In order for Brantley to access the next level of her funding, a university must hire her as a tenure-track faculty member. If she doesn't find a position by July 2026, it all goes away.
And for Brantley, it's not just the money that's at stake.
"It's the promise that I could start this new research group," Brantley said. "That my research group would do something cool for the next 15 years. All the students that I could see myself training. It's like that promise is also up in the air."
The federal funding threat has already changed the future of science. Beth Sullivan is an associate dean of research training at Duke who oversees more than 600 students in the School of Medicine.
This year, Sullivan's department curtailed its PhD admissions by 25%. She said Duke wasn't the only university that had to make that decision.
"I was constantly in contact with my counterparts at other schools and some of them rescinded 25% of their offers, 15% of their offers," Sullivan said. "So young people who are trying to take the next step in their career, what has come down from the federal government has had this huge ripple effect for the future of a lot of individuals across the nation and also internationally."

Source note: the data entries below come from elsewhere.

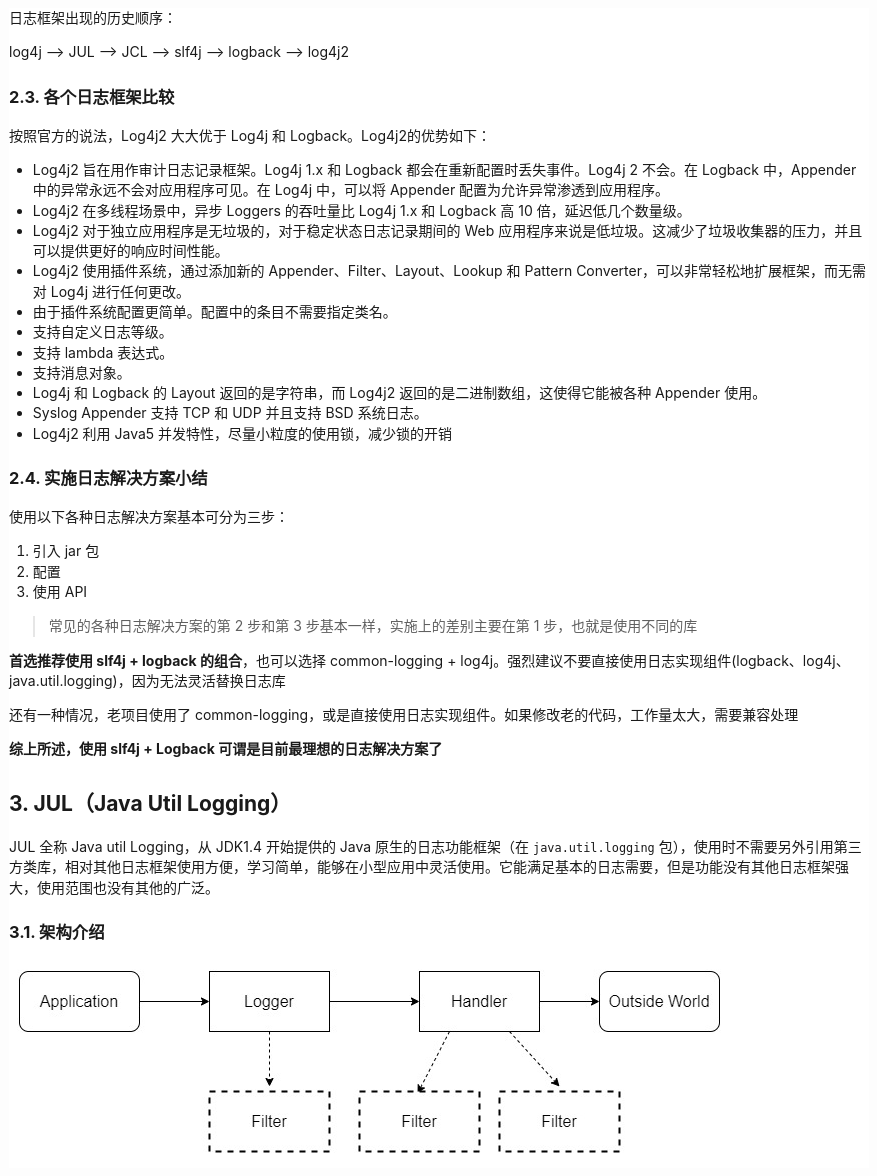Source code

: 日志框架出现的历史顺序：

log4j --> JUL --> JCL --> slf4j --> logback --> log4j2

### 2.3. 各个日志框架比较

按照官方的说法，Log4j2 大大优于 Log4j 和 Logback。Log4j2的优势如下：

- Log4j2 旨在用作审计日志记录框架。Log4j 1.x 和 Logback 都会在重新配置时丢失事件。Log4j 2 不会。在 Logback 中，Appender 中的异常永远不会对应用程序可见。在 Log4j 中，可以将 Appender 配置为允许异常渗透到应用程序。
- Log4j2 在多线程场景中，异步 Loggers 的吞吐量比 Log4j 1.x 和 Logback 高 10 倍，延迟低几个数量级。
- Log4j2 对于独立应用程序是无垃圾的，对于稳定状态日志记录期间的 Web 应用程序来说是低垃圾。这减少了垃圾收集器的压力，并且可以提供更好的响应时间性能。
- Log4j2 使用插件系统，通过添加新的 Appender、Filter、Layout、Lookup 和 Pattern Converter，可以非常轻松地扩展框架，而无需对 Log4j 进行任何更改。
- 由于插件系统配置更简单。配置中的条目不需要指定类名。
- 支持自定义日志等级。
- 支持 lambda 表达式。
- 支持消息对象。
- Log4j 和 Logback 的 Layout 返回的是字符串，而 Log4j2 返回的是二进制数组，这使得它能被各种 Appender 使用。
- Syslog Appender 支持 TCP 和 UDP 并且支持 BSD 系统日志。
- Log4j2 利用 Java5 并发特性，尽量小粒度的使用锁，减少锁的开销

### 2.4.  实施日志解决方案小结

使用以下各种日志解决方案基本可分为三步：

1. 引入 jar 包
2. 配置
3. 使用 API

> 常见的各种日志解决方案的第 2 步和第 3 步基本一样，实施上的差别主要在第 1 步，也就是使用不同的库

**首选推荐使用 slf4j + logback 的组合**，也可以选择 common-logging + log4j。强烈建议不要直接使用日志实现组件(logback、log4j、java.util.logging)，因为无法灵活替换日志库

还有一种情况，老项目使用了 common-logging，或是直接使用日志实现组件。如果修改老的代码，工作量太大，需要兼容处理

**综上所述，使用 slf4j + Logback 可谓是目前最理想的日志解决方案了**

## 3. JUL（Java Util Logging）

JUL 全称 Java util Logging，从 JDK1.4 开始提供的 Java 原生的日志功能框架（在 `java.util.logging` 包），使用时不需要另外引用第三方类库，相对其他日志框架使用方便，学习简单，能够在小型应用中灵活使用。它能满足基本的日志需要，但是功能没有其他日志框架强大，使用范围也没有其他的广泛。

### 3.1. 架构介绍

![](images/314041018239084.jpg)
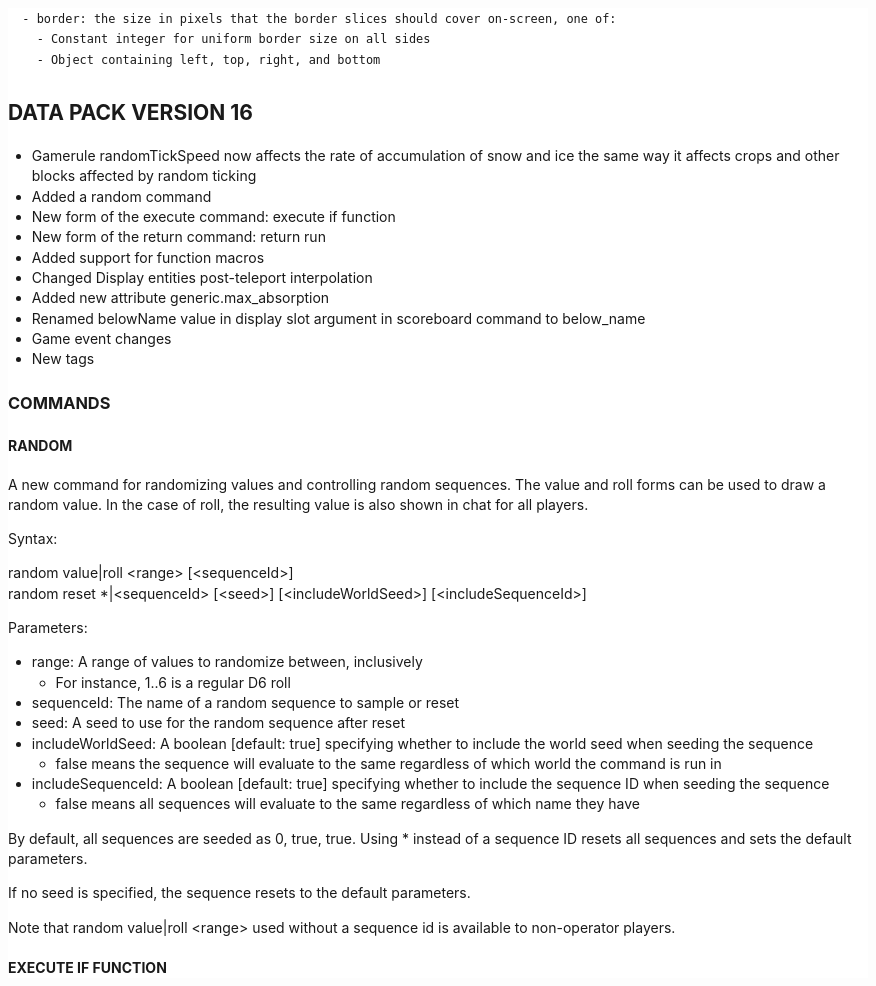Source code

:       - border: the size in pixels that the border slices should cover on-screen, one of:
        - Constant integer for uniform border size on all sides
        - Object containing left, top, right, and bottom

## DATA PACK VERSION 16

- Gamerule randomTickSpeed now affects the rate of accumulation of snow and ice the same way it affects crops and other blocks affected by random ticking
- Added a random command
- New form of the execute command: execute if function
- New form of the return command: return run
- Added support for function macros
- Changed Display entities post-teleport interpolation
- Added new attribute generic.max_absorption
- Renamed belowName value in display slot argument in scoreboard command to below_name
- Game event changes
- New tags

### COMMANDS

#### RANDOM

A new command for randomizing values and controlling random sequences. The value and roll forms can be used to draw a random value. In the case of roll, the resulting value is also shown in chat for all players.

Syntax:

random value\|roll \<range\> \[\<sequenceId\>\]  
random reset \*\|\<sequenceId\> \[\<seed\>\] \[\<includeWorldSeed\>\] \[\<includeSequenceId\>\]

Parameters:

- range: A range of values to randomize between, inclusively
  - For instance, 1..6 is a regular D6 roll
- sequenceId: The name of a random sequence to sample or reset
- seed: A seed to use for the random sequence after reset
- includeWorldSeed: A boolean \[default: true\] specifying whether to include the world seed when seeding the sequence
  - false means the sequence will evaluate to the same regardless of which world the command is run in
- includeSequenceId: A boolean \[default: true\] specifying whether to include the sequence ID when seeding the sequence
  - false means all sequences will evaluate to the same regardless of which name they have

By default, all sequences are seeded as 0, true, true. Using \* instead of a sequence ID resets all sequences and sets the default parameters.

If no seed is specified, the sequence resets to the default parameters.

Note that random value\|roll \<range\> used without a sequence id is available to non-operator players.

#### EXECUTE IF FUNCTION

Sullivan said it is even more difficult for international students, who are facing mounting barriers from the federal government.
"27% of the students that we accepted for this fall class are international and there are a lot of question marks around that," Sullivan said. "We don't even know if they're going to be able to get here. The domino effect is even extending beyond our borders and it's impacting not just the national pipeline for research, but the international pipeline for research."
For PhD student Rueckert, the Michigan postdoc opportunity is her ideal appointment. The lab's focus fits her research interest and she'd finally be able to live near her family again. However, she's been brainstorming contingency plans in case her position falls through.
One of the most recent ideas she has started to think about is pursuing a postdoc outside of the United States.
"Whether it's the sort of general uncertainty or those very scary things where individual universities could be targeted, to just sort of not have to live with that," Rueckert said. "If you were in a foreign place, a different country, going to do research abroad – it's much less likely that you would have those worries."
Rueckert wants to someday run her own public research lab, similar to Brantley's dream.
Brantley said she's not sure what her future will look like if she isn't able to get a tenure-track position.
"Probably what I would do is teach or see what other sort of jobs there are?" Brantley said. "I don't know though, I haven't looked. I haven't looked around. I'll worry about that at the end of the year. I think I'll have a better idea in December of what the outlook is going to be. I can't really, I don't have time to think about anything else than it working out."
Both Brantley and Rueckert are taking a 'wait and see' approach until the final federal budget passes. They're hoping public support for research turns things around by the fall.
"This is a very, very unfortunate position to be in, but also we're all in science in this position," Rueckert said. "I still have my day-to-day things that I have to accomplish here. So, I can't be totally paralyzed with all of that in between unease, because I have things I have to do here."